There’s quite a lot that’s troubling about the dismissal of Leonora Rustamova for what sounds like inspired and committed teaching of hard-to-reach pupils.
One point of quite wide practical interest is in Ms Rustamova’s claim that when she was suspended, she was banned by her employer from speaking to anyone from the school or its community (see the Guardian interview of her here).
Can employers lawfully do this?
It’s not at all clear that they can. Your right to respect for your private and family life under article 8 of the European Convention on Human Rights includes a right to associate freely with your friends; and freedom of expression (which includes the freedom to ‘receive and impart information and ideas’) is guaranteed by article 10. These aren’t unqualified rights – but neither can your employer set them aside just because it feels like it. If your employer suspends you and bans you, temporarily, from talking to the specific people it wants to interview in the course of its investigation of your suspected misconduct, that’s probably lawful. But a purported ban on talking to any colleagues or anyone connected with the employer for an indefinite period is likely to be seen as an excessive interference with your rights to respect for your private and family life and freedom of expression. The wider the ban, the more likely it is to be unlawful.
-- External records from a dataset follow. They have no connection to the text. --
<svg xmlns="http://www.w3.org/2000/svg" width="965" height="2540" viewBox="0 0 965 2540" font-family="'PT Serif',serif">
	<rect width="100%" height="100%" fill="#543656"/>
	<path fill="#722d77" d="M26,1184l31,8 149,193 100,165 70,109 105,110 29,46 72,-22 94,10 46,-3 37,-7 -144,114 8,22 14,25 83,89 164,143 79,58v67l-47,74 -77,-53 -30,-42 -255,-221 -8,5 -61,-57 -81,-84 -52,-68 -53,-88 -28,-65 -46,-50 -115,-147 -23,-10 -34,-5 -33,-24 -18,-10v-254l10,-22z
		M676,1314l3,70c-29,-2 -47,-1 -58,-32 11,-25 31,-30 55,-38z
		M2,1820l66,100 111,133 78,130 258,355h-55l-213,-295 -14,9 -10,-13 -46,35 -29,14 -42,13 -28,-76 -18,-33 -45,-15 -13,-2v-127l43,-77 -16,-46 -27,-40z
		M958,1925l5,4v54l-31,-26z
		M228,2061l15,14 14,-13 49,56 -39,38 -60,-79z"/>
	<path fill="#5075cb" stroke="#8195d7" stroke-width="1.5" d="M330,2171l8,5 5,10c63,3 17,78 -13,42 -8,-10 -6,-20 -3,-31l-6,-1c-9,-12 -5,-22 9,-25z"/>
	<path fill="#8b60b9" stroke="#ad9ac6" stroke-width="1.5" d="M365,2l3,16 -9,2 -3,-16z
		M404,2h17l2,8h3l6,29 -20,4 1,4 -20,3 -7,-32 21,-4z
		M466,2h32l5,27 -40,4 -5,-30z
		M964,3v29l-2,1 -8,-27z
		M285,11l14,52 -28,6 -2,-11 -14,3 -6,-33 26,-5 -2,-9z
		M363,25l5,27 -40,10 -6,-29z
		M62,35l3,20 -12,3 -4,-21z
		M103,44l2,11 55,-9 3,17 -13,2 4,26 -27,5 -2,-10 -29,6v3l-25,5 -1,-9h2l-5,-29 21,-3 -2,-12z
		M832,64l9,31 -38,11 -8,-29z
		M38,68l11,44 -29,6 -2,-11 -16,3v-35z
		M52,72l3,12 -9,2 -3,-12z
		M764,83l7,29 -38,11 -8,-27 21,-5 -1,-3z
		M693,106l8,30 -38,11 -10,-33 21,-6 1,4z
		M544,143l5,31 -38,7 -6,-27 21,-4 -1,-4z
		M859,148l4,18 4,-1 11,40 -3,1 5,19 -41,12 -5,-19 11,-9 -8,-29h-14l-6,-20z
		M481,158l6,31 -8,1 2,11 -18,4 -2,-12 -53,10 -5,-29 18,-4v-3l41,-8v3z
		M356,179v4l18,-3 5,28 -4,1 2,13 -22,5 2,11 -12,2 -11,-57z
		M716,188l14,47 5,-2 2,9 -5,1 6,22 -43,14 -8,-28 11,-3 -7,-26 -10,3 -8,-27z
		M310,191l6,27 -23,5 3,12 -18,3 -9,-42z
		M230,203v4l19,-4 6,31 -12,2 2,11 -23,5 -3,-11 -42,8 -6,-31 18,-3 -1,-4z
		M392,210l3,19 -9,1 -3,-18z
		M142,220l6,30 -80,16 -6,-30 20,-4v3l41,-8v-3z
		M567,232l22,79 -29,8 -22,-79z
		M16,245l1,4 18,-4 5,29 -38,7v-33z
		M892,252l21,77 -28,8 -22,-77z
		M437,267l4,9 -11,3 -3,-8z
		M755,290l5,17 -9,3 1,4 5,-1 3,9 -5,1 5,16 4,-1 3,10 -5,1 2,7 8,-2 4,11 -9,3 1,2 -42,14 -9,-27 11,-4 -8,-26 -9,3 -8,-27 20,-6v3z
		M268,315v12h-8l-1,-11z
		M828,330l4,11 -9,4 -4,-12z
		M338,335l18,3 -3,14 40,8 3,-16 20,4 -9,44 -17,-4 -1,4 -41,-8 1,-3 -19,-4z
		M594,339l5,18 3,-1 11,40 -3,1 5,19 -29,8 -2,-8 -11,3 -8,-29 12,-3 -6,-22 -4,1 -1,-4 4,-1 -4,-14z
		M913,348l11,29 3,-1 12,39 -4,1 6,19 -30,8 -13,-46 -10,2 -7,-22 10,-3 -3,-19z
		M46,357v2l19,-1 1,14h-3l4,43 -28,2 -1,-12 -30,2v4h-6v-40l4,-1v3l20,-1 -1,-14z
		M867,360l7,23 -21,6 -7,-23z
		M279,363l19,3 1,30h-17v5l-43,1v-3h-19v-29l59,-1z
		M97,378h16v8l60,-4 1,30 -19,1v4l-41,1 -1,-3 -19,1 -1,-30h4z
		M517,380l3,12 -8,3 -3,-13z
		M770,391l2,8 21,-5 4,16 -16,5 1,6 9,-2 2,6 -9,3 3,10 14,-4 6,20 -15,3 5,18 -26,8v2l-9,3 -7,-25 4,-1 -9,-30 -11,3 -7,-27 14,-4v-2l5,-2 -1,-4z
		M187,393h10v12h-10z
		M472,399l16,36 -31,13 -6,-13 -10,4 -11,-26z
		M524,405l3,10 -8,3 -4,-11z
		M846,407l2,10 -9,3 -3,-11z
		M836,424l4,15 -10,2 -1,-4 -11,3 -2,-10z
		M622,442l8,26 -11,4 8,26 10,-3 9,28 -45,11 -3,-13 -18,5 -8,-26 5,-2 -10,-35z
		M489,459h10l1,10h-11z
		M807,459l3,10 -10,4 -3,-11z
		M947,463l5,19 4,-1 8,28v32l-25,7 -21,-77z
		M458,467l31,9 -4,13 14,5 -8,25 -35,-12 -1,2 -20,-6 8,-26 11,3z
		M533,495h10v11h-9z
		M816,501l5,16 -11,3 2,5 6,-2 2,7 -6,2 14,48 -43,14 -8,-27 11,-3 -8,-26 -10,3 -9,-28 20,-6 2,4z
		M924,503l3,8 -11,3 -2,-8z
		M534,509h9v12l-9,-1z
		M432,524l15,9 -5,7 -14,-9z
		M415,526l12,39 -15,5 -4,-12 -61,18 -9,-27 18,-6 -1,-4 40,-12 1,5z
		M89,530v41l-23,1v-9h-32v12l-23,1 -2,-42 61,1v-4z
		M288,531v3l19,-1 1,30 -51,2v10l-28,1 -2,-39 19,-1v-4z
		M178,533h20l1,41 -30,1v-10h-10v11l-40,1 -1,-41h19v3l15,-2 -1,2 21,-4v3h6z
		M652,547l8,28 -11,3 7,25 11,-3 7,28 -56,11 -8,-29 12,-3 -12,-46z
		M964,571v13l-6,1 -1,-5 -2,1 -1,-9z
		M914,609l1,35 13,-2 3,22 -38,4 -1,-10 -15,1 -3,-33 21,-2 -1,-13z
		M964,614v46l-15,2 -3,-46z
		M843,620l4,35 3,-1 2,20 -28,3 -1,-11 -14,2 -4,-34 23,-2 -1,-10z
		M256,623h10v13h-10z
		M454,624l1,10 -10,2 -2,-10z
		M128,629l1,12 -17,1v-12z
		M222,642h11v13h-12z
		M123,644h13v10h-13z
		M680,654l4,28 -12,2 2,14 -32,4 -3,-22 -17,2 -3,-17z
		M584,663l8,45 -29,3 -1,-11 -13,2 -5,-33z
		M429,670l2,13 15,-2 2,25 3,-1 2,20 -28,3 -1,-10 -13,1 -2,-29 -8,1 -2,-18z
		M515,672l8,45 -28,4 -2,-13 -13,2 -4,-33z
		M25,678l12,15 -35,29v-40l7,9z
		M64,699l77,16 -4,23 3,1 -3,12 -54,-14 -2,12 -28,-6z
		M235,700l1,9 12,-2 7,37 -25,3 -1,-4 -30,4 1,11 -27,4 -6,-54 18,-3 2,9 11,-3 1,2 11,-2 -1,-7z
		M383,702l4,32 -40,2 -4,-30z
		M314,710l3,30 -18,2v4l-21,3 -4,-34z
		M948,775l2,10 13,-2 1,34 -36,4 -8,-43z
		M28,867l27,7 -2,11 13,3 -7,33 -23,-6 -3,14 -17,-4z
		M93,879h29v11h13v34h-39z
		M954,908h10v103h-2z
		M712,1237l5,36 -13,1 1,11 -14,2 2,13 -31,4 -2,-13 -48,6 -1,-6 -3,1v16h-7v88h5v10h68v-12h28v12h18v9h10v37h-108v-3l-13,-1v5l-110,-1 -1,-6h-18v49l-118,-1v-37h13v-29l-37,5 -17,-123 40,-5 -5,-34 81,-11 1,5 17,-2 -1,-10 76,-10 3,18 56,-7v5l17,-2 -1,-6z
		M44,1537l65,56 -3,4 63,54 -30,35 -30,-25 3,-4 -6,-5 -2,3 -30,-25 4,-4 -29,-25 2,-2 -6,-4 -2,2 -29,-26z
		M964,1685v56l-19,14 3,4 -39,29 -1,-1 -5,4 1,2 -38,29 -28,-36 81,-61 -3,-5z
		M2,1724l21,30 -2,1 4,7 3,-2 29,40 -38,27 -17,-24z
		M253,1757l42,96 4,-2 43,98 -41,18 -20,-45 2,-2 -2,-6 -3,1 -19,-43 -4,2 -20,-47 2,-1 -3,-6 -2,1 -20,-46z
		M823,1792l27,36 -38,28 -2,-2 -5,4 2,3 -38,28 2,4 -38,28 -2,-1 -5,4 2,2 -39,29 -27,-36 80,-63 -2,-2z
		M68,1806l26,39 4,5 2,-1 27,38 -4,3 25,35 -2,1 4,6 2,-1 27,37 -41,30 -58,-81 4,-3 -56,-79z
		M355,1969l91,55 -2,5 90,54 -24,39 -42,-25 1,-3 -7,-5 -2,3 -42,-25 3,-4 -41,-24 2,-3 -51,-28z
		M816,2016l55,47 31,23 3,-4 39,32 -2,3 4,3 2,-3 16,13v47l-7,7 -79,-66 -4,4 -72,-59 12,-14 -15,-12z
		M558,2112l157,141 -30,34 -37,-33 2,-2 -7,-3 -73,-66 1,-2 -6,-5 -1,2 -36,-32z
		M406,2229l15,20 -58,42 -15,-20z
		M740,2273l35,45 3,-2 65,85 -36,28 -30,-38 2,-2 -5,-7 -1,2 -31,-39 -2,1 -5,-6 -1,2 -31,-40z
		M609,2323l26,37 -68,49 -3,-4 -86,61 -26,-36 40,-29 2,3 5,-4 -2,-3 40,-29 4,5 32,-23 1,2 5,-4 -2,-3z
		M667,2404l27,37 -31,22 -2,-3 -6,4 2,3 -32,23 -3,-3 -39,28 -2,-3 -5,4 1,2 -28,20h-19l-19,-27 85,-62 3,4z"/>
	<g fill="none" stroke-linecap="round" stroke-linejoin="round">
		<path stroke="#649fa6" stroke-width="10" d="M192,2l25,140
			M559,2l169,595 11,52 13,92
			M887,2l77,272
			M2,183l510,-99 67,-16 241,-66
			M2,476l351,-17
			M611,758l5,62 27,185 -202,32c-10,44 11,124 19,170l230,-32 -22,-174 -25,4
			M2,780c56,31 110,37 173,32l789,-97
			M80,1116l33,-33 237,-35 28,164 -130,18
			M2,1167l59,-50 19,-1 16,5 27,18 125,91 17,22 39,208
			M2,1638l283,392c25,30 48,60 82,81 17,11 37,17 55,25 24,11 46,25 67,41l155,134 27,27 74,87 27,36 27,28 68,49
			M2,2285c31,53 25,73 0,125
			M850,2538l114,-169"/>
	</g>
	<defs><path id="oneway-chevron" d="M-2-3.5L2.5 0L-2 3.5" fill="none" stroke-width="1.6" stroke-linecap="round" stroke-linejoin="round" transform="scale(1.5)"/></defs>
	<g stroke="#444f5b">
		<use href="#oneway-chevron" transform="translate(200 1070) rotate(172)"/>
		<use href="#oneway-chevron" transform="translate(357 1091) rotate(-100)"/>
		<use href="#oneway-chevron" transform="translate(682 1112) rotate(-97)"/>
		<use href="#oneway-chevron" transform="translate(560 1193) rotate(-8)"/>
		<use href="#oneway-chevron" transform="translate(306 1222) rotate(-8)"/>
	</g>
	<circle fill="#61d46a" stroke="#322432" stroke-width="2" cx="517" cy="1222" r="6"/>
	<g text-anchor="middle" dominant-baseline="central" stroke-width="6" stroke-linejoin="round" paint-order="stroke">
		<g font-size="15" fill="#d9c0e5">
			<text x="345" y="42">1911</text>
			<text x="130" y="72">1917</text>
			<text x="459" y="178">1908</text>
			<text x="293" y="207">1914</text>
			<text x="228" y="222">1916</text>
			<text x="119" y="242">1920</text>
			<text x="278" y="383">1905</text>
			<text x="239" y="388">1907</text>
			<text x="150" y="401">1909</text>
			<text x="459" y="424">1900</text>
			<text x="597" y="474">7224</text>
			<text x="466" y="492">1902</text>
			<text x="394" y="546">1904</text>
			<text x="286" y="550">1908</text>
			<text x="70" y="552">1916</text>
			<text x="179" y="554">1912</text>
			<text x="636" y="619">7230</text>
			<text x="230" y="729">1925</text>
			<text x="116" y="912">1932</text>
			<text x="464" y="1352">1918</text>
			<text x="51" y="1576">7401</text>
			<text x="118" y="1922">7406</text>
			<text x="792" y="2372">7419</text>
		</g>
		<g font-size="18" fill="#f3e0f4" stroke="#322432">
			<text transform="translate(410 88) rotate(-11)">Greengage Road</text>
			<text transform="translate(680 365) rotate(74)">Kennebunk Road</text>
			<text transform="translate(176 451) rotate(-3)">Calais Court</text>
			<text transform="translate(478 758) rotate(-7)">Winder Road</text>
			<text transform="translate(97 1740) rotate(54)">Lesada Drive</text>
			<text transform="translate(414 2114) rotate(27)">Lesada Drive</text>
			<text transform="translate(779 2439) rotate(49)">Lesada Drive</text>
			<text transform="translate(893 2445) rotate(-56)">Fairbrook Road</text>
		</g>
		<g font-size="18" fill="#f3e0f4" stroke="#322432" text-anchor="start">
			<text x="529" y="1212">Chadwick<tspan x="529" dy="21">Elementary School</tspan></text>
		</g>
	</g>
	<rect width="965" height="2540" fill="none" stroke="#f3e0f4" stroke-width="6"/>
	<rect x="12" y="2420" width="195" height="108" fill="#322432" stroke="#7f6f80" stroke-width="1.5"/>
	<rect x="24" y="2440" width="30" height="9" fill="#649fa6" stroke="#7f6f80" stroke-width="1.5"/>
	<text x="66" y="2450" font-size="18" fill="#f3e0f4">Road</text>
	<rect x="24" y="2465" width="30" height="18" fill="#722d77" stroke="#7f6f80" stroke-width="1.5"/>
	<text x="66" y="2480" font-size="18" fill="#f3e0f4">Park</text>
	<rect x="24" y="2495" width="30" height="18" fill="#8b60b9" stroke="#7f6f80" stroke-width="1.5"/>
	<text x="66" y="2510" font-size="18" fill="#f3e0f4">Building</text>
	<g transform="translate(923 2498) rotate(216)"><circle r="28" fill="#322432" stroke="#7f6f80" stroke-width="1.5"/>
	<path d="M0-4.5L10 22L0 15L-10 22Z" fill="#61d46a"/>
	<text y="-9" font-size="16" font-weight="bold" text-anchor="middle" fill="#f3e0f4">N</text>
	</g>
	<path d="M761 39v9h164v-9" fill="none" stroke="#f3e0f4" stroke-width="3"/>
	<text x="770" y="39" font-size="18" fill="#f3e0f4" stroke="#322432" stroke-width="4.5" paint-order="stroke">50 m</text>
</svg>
What you actually do about this is another matter. If you defy a ban placed on you during suspension, you may well attract further disciplinary proceedings for that – which could result in dismissal even if the original investigation clears you. If your main aim is to preserve your job, being theoretically within your rights will be fairly cold comfort.
But if you do find yourself accused of breaching the terms of your suspension, it may be worth arguing before the employment tribunal that the ban was unlawful and therefore not something you could be fairly disciplined for.